Rabu, 19 Mei 2010 | 14:48 WIB
TEMPO Interaktif, BANDA ACEH -
Masyarakat Aceh meminta kepada Pemerintah Provinsi Aceh untuk
dilibatkan dalam menjaga kawasan hutan di sekitar kawasan hutan
lindung. "Pelibatan masyarakat sekitar hutan penting dilakukan untuk
menjamin kelestarian lingkungan hutan Aceh," ujar Ketua Serikat Mukim
Aceh Jaya Anwar Muhammad, Rabu (19/5) di Banda Aceh. Katanya pelibatan tersebut dapat dilakukan dengan memberikan wewenang kepada pemerintahan mukim sebagai lembaga adat dan pemerintahan di Aceh. Usul itu sempat mencuat dalam side event pertemuan para NGO peduli lingkungan dan perwakilan masyarakat Aceh di forum Governors’ Climate and Forest (GCF) Taskforce Meeting di sana.
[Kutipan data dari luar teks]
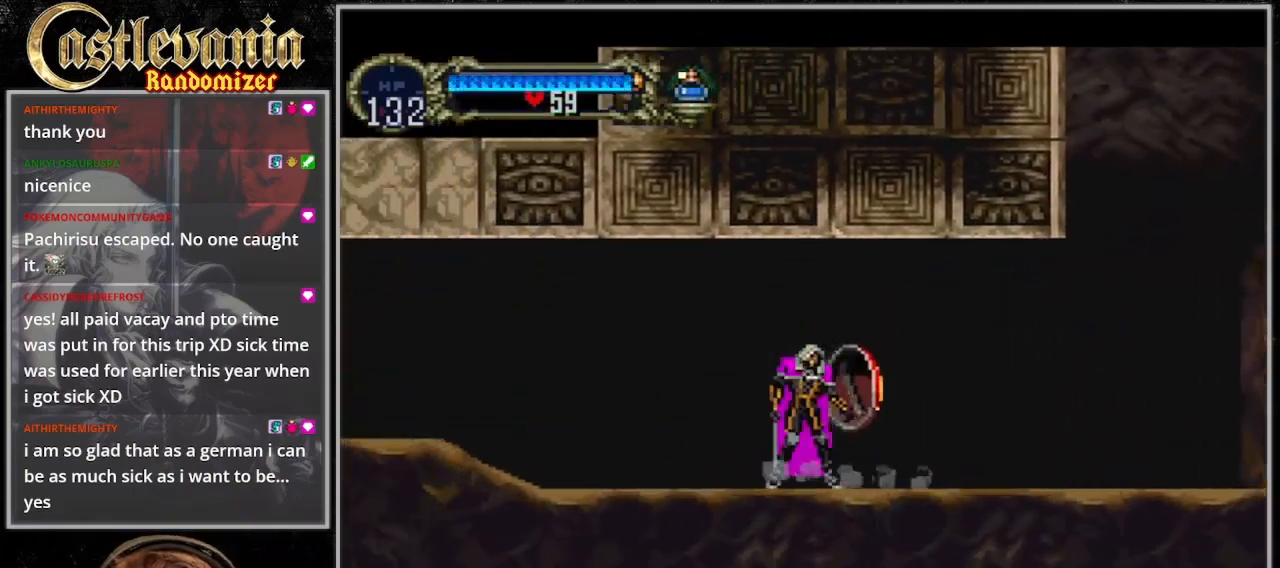
Gameplay with a controller (PlayStation layout); each line is a JSON object with the inputs held at the frame after it. "events" lists button and stick changes between this image and that frame as [ms after this image, input, new state], when the widget could be followed in between. Not read: CIRCLE L3 R3.
{"buttons": [], "events": [[33, "TRIANGLE", "down"], [100, "TRIANGLE", "up"], [167, "TRIANGLE", "down"], [433, "TRIANGLE", "up"]]}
Karena itu, kata Anwar, warga semestinya diberikan hak pengelolaan hutan Adat yang berada di luar hutan lindung. “Hal teknis seperti berapa luas wilayah hutannya, bisa didiskusikan bersama,” ujarnya. Menurut Anwar, hak pengelolaan hutan tersebut harus dimasukkan dalam aturan tataruang dan mendapat pengakuan pemerintah.
“Semua mukim di Aceh telah sepakat memperjuangkan hutan yang menjadi hak masyarakat Adat,” ujarnya. Kemukiman juga harus mendapat kewenangan dan hak daam menjaga hutannya serta menegakkan hukum adat hutan. Syaifuddin dari Flora Fauna International (FFI) mengatakan, pihaknya terus mendorong pemerintah untuk melibatkan masyarakat.
“Kemukiman sebagai lembaga masyarakat dan hukum adat, punya hak mengelola hutan,” ujarnya. Menurutnya, hal penting yang diperlukan adalah bagaimana memperjuangkan hutan rakyat dan hak-hak masyarakat sekitar hutan. Masalah tersebut nantinya diusulkan dalam agenda terakhir pada pertemuan GCF, untuk menghasilkan sebuah rumusan dan kebijakan.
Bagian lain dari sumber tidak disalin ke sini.